Leaky ducts can eat into your energy bill–and not just during winter.
Winter is generally the time of year when folks seem to primarily focus on air leaks. Maybe that’s because cold air seeping in between gaps in your doors and windows – and your wallet leaking due to those higher heating bills – is such a chilling thought. But the truth is that leaky ducts impact your energy bills during every season of the year – particularly during summer.
Just think about your air conditioning bills in the heat of the summer. If your ducts are leaking, the air that you are paying to cool is seeping right back out of your home – and taking your hard-earned money with it. In fact, some agencies estimate that over time, the typical home’s duct system is losing as much as 25% – 40% of it’s conditioned air. So how can you tell if your home has leaky ducts?
One of the telltale signs is a utility bill (electric for cooling and gas or electric for heating) that gradually creeps higher over time, even as your home seems to take longer to heat up or cool down. That’s a signal that your HVAC system is working harder than it should to achieve the same results. In fact, homeowners sometimes believe their HVAC system needs to be replaced when it’s really just their ductwork that needs to be sealed.
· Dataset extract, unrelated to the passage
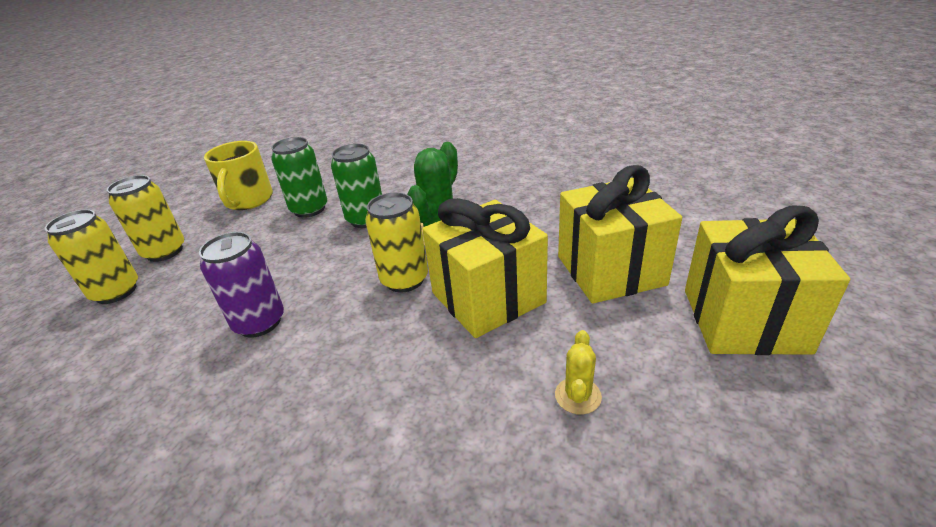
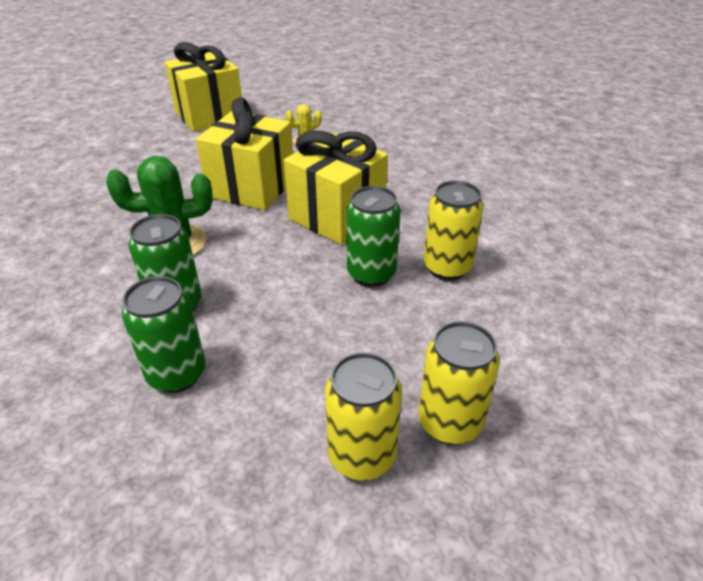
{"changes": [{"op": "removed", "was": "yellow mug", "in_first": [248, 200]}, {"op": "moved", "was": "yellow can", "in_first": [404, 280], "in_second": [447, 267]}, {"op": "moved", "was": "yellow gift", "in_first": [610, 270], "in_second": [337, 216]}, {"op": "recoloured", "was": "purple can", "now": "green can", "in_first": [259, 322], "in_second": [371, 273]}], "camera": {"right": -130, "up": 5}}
Excess dust is another symptom, since leaky ducts give dust more ways to escape from your HVAC unit into the air inside your home. As more dust and pollen enters your interior air, it’s common for homeowners to notice their allergy symptoms getting increasingly worse.
Other signs are when one or more rooms in particular are difficult to keep at the temperature you want. That may indicate a problem with the ductwork that leads to that room or area of your home.
Finally, a visible hole in a duct, being able to feel heat or cool air escaping from a duct, or black marks around the areas where two pieces of duct work join are obvious signs of a problem.
Why do ducts fail?
It’s often a combination of circumstances, such as the age of your system, a lack of regular maintenance, sharp bends in the line that eventually give way, or exposed ductwork (such as in a crawl space, garage or attic) sustaining typical dents and dings over time.
Why does it matter?
Since you’re losing air that you have paid to heat or cool, your utility bills will increase. The extra workload on your HVAC system also may reduce the life of these very costly units. From a health perspective, increased dust and allergens are hard on your family, while moist air in the home can cause mold. Finally, it can create potentially a dangerous situation if your system is not venting out fumes from cleaners or if vehicle exhaust fumes are finding their way inside your home from an attached garage.
What to do?
It’s always best to consult a professional if you think you have issues with your ductwork. While many homeowners opt for a quick fix with a roll of duct tape, improperly patching a leak can actually cause more issues than it solves, resulting in pressure imbalances or the buildup of condensation, which in turn, can lead to mold and mildew. And contrary to what you might think, duct tape actually doesn’t provide a long-term solution for sealing ductwork, since it won’t hold up over time.